Dr. Demetre Daskalakis's resignation on Wednesday as director of the Centers for Disease Control and Prevention's National Center for Immunization and Respiratory Diseases marked a dramatic rupture inside the nation's premier public health agency. In a blistering public letter, he accused the Trump administration and Health and Human Services Secretary Robert F. Kennedy Jr. of dismantling scientific integrity, sidelining career experts, and reshaping vaccine policy to fit ideology rather than medical evidence.
"I am unable to serve in an environment that treats CDC as a tool to generate policies and materials that do not reflect scientific reality and are designed to hurt rather than to improve the public's health," Daskalakis wrote. "I find that the views [RFK Jr.] and his staff have shared challenge my ability to continue in my current role at the agency and in the service of the health of the American people. Enough is enough."
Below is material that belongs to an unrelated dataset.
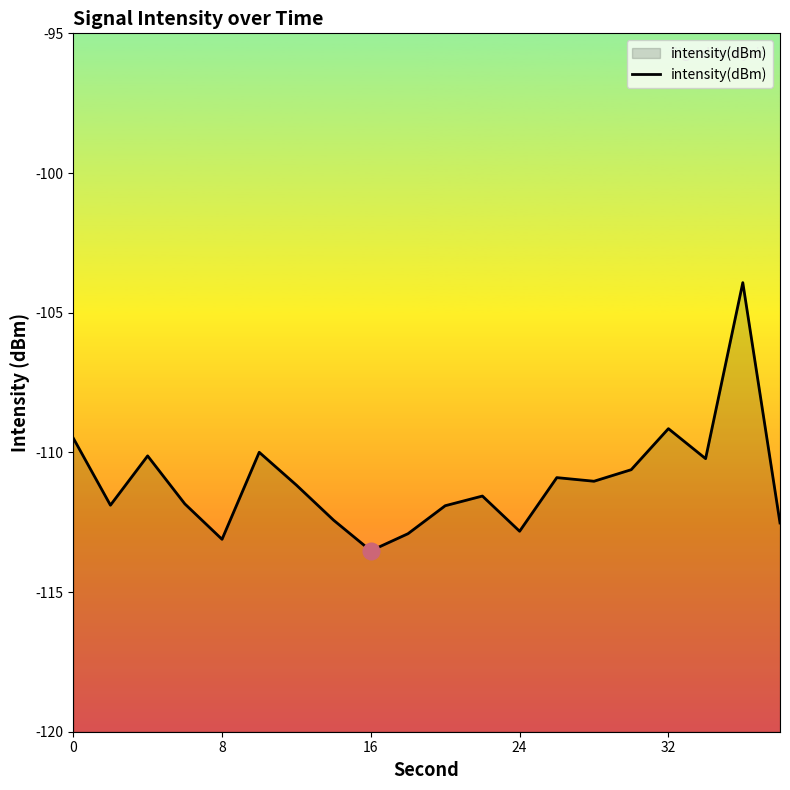

What is the maximum value shown in the chart?

-103.9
He warned that the administration's directives, suppressing data and narrowing vaccine eligibility, "threaten the lives of the youngest Americans and pregnant people." Such moves, he wrote, could return the country to a "pre-vaccine era where only the strong will survive." He described Kennedy's rhetoric as "derivative of a legacy that good medicine and science should continue to shun," and added that his decision was also shaped by the administration's attacks on transgender Americans and efforts to terminate domestic and global HIV programs.